MicroGPT: A 200-line Python implementation of GPT training, representing the “bare essence” of LLM training. All complexity in modern training code is from efficiency optimizations, not the algorithm itself.
Bureau of Labor Statistics (BLS): Job market data Karpathy visualized, including profession-level growth projections and the distinction between digital and physical roles.
Jevons Paradox / ATM Analogy: The classic economic concept that efficiency gains increase total demand, applied to software engineering. Bank branches and tellers increased after ATMs reduced branch operating costs.
Linux as Open Source Analogy: Karpathy draws the parallel between Linux (running on ~60% of computers) and open-source AI models serving most use cases while closed models handle frontier intelligence.
“Demon” by Daniel Suarez: Referenced as an inspiring book where AI puppeteers humanity, with humans serving as both sensors and actuators for the intelligence.
SETI@Home / Folding@Home: Karpathy compares the distributed AutoResearch concept to these projects, where work is expensive to find but cheap to verify.
🎯 AUDIENCE & RECOMMENDATION
Who Should Listen:
- Software Engineers: Essential. The workflow shift Karpathy describes is happening now. Understanding how to orchestrate agents is the most relevant skill for 2026.
- AI Researchers: The AutoResearch concept and program.md framework provide a concrete vision for autonomous research. The hyperparameter findings are motivating.
- Tech Founders/Executives: The “customer is the agent” thesis has massive implications for product strategy, business models, and organizational design.
- Educators: The “explain to agents, not humans” paradigm shift directly impacts how educational content should be created.
- Anyone in AI: The jaggedness model, speciation prediction, and open vs. closed source analysis provide a nuanced, grounded view of where the field is heading.
Who Should Skip:
- Non-technical listeners: The conversation assumes familiarity with coding agents, hyperparameter tuning, and ML concepts. Without this context, much of the substance will be inaccessible.
- People seeking AI hype/takes: This isn’t a predictions-for-clout conversation. It’s dense, specific, and operational. If you want hot takes, look elsewhere.
Optimal Listening Strategy:
- Speed: 1.5x is comfortable. Karpathy speaks clearly and the technical density rewards focused listening.
- Note-taking: Track the specific tools and techniques mentioned (OpenClaw, agent parallelization, program.md concept). Note the AutoResearch findings for your own experimentation.
- Sections to pause on: The Dobby anecdote (5:00-10:00 approximately) for pure entertainment; the AutoResearch discussion (15:51-22:45) for technical depth; the jobs market analysis (37:28-48:25) for career implications.
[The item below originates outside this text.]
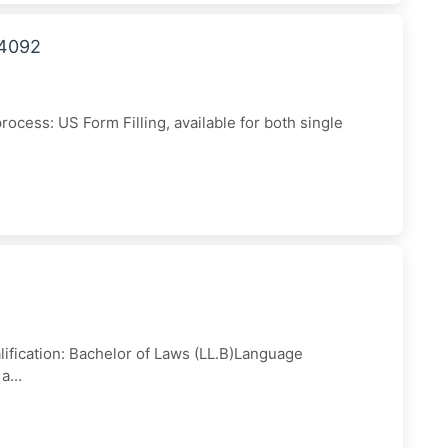
44092
cess: US Form Filling, available for both single
ification: Bachelor of Laws (LL.B)Language
a...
- Follow-up: Try running multiple coding agents in parallel on your own projects. The experience of “token throughput” is more convincing than any description.
Meta Notes: Episode reviewed from audio/video and provided transcript. Timestamp references verified against show notes. Quotes are verbatim from transcript. Rating reflects episode density, candor, and practical applicability. Karpathy’s experience as an elite researcher may not fully generalize, but the directional insights about agent orchestration are broadly relevant.